И с какой стати его сюда занесло? С любителями торчать в дорожных пробках ему не по пути. А спорить с женщинами Тимофей не собирался, потому что так однажды для себя решил и старался неукоснительно следовать этому неписанному правилу. Суть его заключалось в том, что бесполезная трата ума не может быть оправдана даже тем, что составляет приятную основу общения с прекрасной половиной человечества. Каждому – своё! Даже если приходилось сталкиваться с вопиющей наглостью в какой-нибудь государственной конторе, он искал выход на какого-нибудь начальствующего мужика. Это впрочем, отнюдь не исключало приятных и весьма полезных бесед с облечёнными властью, в той или иной степени привлекательными дамами. Но вот что верно, то верно – до споров с ними не опускался никогда.
Тимофей краем уха слушал привычную для подобных заседаний дребедень – выборы президиума, утверждение регламента, вступительное слово… Для надёжности даже чуть прикрыл глаза. И лишь когда начали говорить по существу, словно бы ото сна воспрял, мысленно поиграл мускулами и потянулся, приводя умственный аппарат в соответствующий заданным обстоятельствам порядок.
А между тем, защитники забора, похоже, брали верх. Во всяком случае, среди выступавших эта фракция преобладала.
– Пора положить конец издевательствам над волей большинства. Сколько ещё это может продолжаться? Если кому-то не нужен наш забор, вон, тут кругом полно домов, меняйтесь. Скатертью дорога! Мы никого не держим.
– Граждане! – попыталась остудить пыл защитников забора, снизить градус дискуссии председательша. – Но так нельзя. Выступающие за снос забора такие же равноправные члены-пайщики кооператива, как и мы с вами. Вот тут я вижу немало сторонников этой идеи. Давайте им предоставим слово.
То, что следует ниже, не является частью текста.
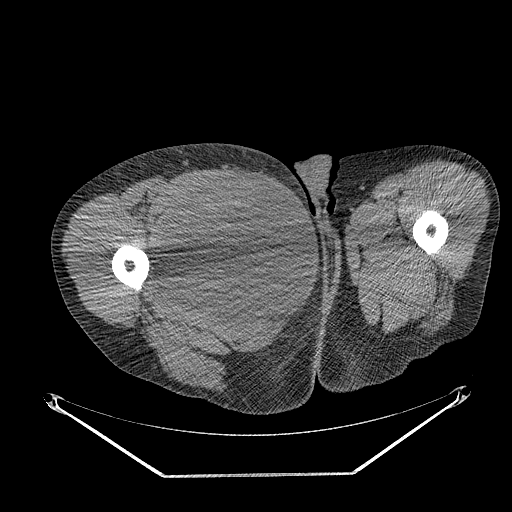
CT of an extremity soft-tissue mass (from a PET/CT study), one axial slice. Position 271 of 311 along the scan axis. Reconstruction kernel STANDARD. 140 kVp. Soft-tissue window (W 400 / L 40 HU). 3.75 mm slice thickness. 512 × 512 image matrix. Male patient. Case-level facts recorded for this patient, not image findings: histological type: undifferentiated - pleiomorphic; grade: high; site of the primary tumour: right thigh.
Outlined on this slice (expert contour drawn on MRI and transferred to this co-registered scan by the dataset authors):
- gross tumour volume including surrounding oedema: bounding box <158,173,268,279> (left, top, right, bottom; pixels)
- gross tumour volume (mass): <158,173,268,279>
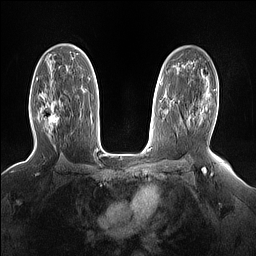
Breast MRI (dynamic contrast-enhanced), one axial slice; slice 94 of 160 in the series (ordered by position); dynamic contrast-enhanced series, time point 2 of 7 at this slice position (early post-contrast); 1.5 T; TE 1.4 ms, TR 5 ms; 1.15 mm slice thickness; 256 × 256 image matrix, field of view 330 × 330 mm. Female patient.
Outlined on this slice (semi-automatically segmented with operator editing):
- enhancing-tissue mask used for the functional tumour volume (all voxels passing the contrast-enhancement thresholds inside the analysis volume; usually the tumour): box from (x=49, y=102) to (x=59, y=126) px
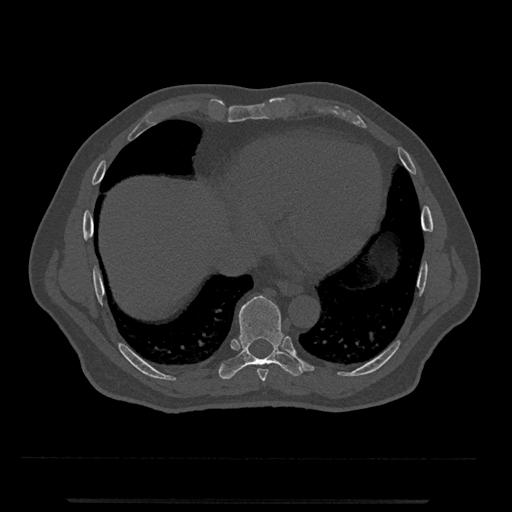
CT including the spine, one axial slice; slice 587 of 797 in the series (ordered by position); 120 kVp; bone window (W 1800 / L 400 HU); 512 × 512 image matrix. Male patient, age 63 years. Case-level facts recorded for this patient, not image findings: primary cancer: prostate.
Structures marked on this image (semi-automatic segmentation, software-assisted and operator-edited):
- T8 vertebra: bounding box (x1, y1, x2, y2) in pixels: (257, 369, 268, 382)
- T9 vertebra: (219, 295, 305, 379)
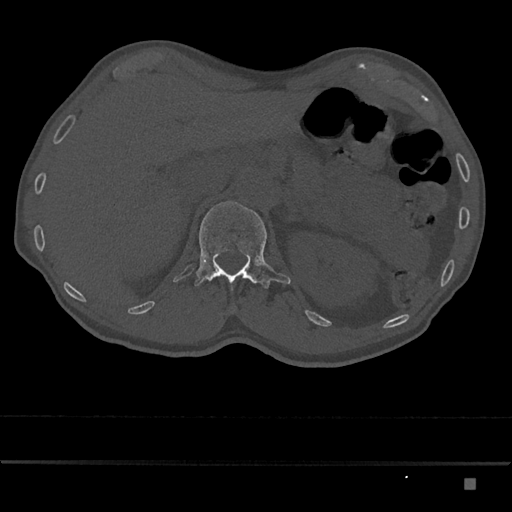
CT including the spine, one axial slice; position 552 of 797 along the scan axis; reconstruction kernel Br40s/3; 120 kVp; bone window (W 1800 / L 400 HU); 512 × 512 image matrix, field of view 390 × 390 mm. Patient: male, 72 years. Case-level facts recorded for this patient, not image findings: primary cancer: prostate.
Outlined on this slice (semi-automatic segmentation, software-assisted and operator-edited):
- L1 vertebra: bounding box <194,201,291,290> (left, top, right, bottom; pixels)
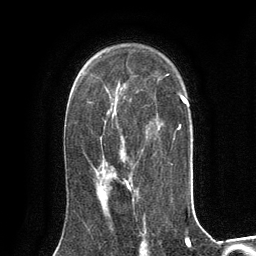
Breast MRI (dynamic contrast-enhanced), one axial slice. Slice 87 of 134 in the series (ordered by position). Cropped to one breast. Dynamic contrast-enhanced series, time point 2 of 6 at this slice position (early post-contrast). 3 T. TE 2.8 ms, TR 7.3 ms. 256 × 256 image matrix, field of view 180 × 180 mm. Female patient.
Annotated regions visible in this slice (semi-automatically segmented with operator editing):
- enhancing-tissue mask used for the functional tumour volume (all voxels passing the contrast-enhancement thresholds inside the analysis volume; usually the tumour): bounding box <99,182,131,197> (left, top, right, bottom; pixels)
– Нет! Не давать слова! – вскричала зардевшаяся от благородного гнева, уже слегка растрёпанная дама и, подбежав к трибуне, пояснила: – Нам их намеренья ясны. Сначала выбросить на свалку наш забор, затем сменить правление, а кончится тем, что всех нас выселят, чтобы устроить в подвале казино, а на остальных этажах будет публичный дом со всем, что полагается вдобавок.
– Клевета! – размахивая кипой бумаг, со своего места вскочил курчавый гражданин с явными признаками значительности на лице, во всяком случае, так Тимофею поначалу показалось. – В нашей программе ничего такого нет. Кто хочет, может убедиться. Забор мы планируем сломать в обмен на содействие жителей окружающих домов в благоустройстве нашей территории, – и стал раздавать направо и налево сшитые скрепками листы, то ли с программным манифестом, то ли с перечислением грядущих преференций.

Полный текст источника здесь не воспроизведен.